Travelers in Minneapolis might find it harder to get around if the city’s mayor signs a minimum wage bill for ride sharing drivers.
Uber and Lyft are both threatening to leave the city if the bill becomes law. The Minneapolis City Council passed the ordinance in a 7-5 vote Thursday. Mayor Jacob Frey has until Aug. 23 to veto the bill. He has voiced support for boosting driver pay in the past, but added Wednesday “it is clear that we must allow more time for deliberation.”
Lyft, in a note to the city council on Tuesday, said if the bill became law it would wind down operations in the city at the end of this year, since “prices could double and only the most wealthy could still afford a ride." Uber, in a note to its drivers, said, “If this bill were to pass, we would unfortunately have no choice but to greatly reduce service, and possibly shut down operations entirely.”
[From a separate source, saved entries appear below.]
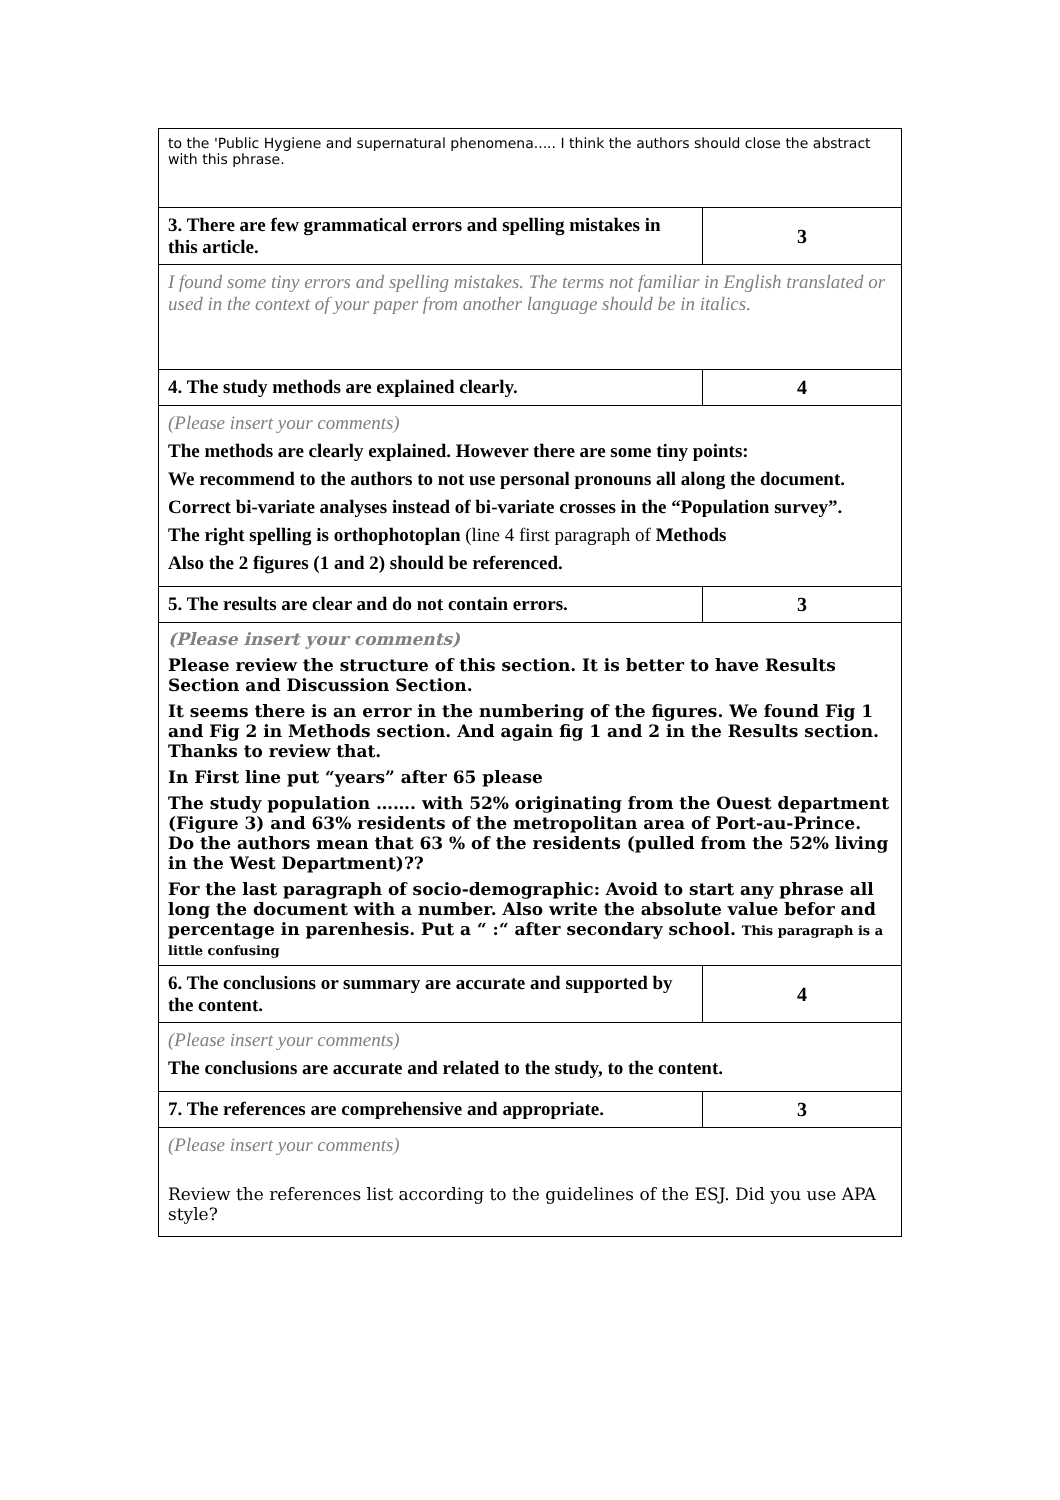| to the 'Public Hygiene and supernatural phenomena..... I think the authors should close the abstract with this phrase. | |
| 3. There are few grammatical errors and spelling mistakes in this article. | 3 |
| I found some tiny errors and spelling mistakes. The terms not familiar in English translated or used in the context of your paper from another language should be in italics. | |
| 4. The study methods are explained clearly. | 4 |
| (Please insert your comments) The methods are clearly explained. However there are some tiny points: We recommend to the authors to not use personal pronouns all along the document. Correct bi-variate analyses instead of bi-variate crosses in the “Population survey”. The right spelling is orthophotoplan (line 4 first paragraph of Methods Also the 2 figures (1 and 2) should be referenced. | |
| 5. The results are clear and do not contain errors. | 3 |
| (Please insert your comments) Please review the structure of this section. It is better to have Results Section and Discussion Section. It seems there is an error in the numbering of the figures. We found Fig 1 and Fig 2 in Methods section. And again fig 1 and 2 in the Results section. Thanks to review that. In First line put “years” after 65 please The study population ……. with 52% originating from the Ouest department (Figure 3) and 63% residents of the metropolitan area of Port-au-Prince. Do the authors mean that 63 % of the residents (pulled from the 52% living in the West Department)?? For the last paragraph of socio-demographic: Avoid to start any phrase all long the document with a number. Also write the absolute value befor and percentage in parenhesis. Put a “ :“ after secondary school. This paragraph is a little confusing | |
| 6. The conclusions or summary are accurate and supported by the content. | 4 |
| (Please insert your comments) The conclusions are accurate and related to the study, to the content. | |
| 7. The references are comprehensive and appropriate. | 3 |
| (Please insert your comments) Review the references list according to the guidelines of the ESJ. Did you use APA style? | |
The bill would require ride shares to pay drivers a minimum of $1.40 per mile and $0.51 per minute.
This isn’t the first time ride share services have threatened to leave a city when municipalities imposed regulations. In 2016, both companies said they would abandon the Chicago market after the city proposed requiring drivers obtain a chauffeur’s license. That same year, they did leave Austin following the city’s decision to require fingerprint background checks on drivers. (Both returned to the market several months later after Texas Gov. Greg Abbott signed into law a measure creating a statewide regulatory framework for ride-share companies.)
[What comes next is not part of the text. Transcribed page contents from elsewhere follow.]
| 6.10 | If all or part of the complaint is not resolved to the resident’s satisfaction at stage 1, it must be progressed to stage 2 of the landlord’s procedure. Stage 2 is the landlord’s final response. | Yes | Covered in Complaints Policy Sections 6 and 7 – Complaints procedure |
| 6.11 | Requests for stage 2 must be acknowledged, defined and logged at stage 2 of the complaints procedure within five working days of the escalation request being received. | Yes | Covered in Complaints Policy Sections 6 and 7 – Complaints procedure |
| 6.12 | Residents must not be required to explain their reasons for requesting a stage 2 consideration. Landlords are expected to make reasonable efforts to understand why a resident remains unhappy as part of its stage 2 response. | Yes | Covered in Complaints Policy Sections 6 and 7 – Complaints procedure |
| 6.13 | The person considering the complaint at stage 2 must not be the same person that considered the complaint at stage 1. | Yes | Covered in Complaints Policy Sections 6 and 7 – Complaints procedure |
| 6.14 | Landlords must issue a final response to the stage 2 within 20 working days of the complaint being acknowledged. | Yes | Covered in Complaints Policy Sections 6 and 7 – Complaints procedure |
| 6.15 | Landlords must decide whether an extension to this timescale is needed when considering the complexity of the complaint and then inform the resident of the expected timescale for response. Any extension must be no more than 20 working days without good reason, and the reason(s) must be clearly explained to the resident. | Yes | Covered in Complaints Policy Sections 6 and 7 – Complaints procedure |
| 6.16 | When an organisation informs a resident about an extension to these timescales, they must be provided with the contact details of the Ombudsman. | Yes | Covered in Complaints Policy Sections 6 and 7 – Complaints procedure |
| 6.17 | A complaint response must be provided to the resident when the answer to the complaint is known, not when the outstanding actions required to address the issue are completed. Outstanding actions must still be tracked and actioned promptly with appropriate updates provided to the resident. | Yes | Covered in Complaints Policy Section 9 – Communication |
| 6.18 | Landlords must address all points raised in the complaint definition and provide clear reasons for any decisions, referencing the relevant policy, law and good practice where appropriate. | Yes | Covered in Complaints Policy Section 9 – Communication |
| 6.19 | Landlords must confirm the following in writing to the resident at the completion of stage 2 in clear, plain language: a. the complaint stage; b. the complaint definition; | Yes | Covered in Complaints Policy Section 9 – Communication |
Several states are focusing on drivers in the gig economy, though not always to their benefit. California voters, in 2020, passed a proposition allowing companies to treat drivers as independent contractors. The measure, which was heavily bankrolled by ride-hail companies, also included a minimum earnings guarantee. And New York recently passed a minimum pay rate for food delivery workers for app companies. Uber and others have sued the city to suspend the law.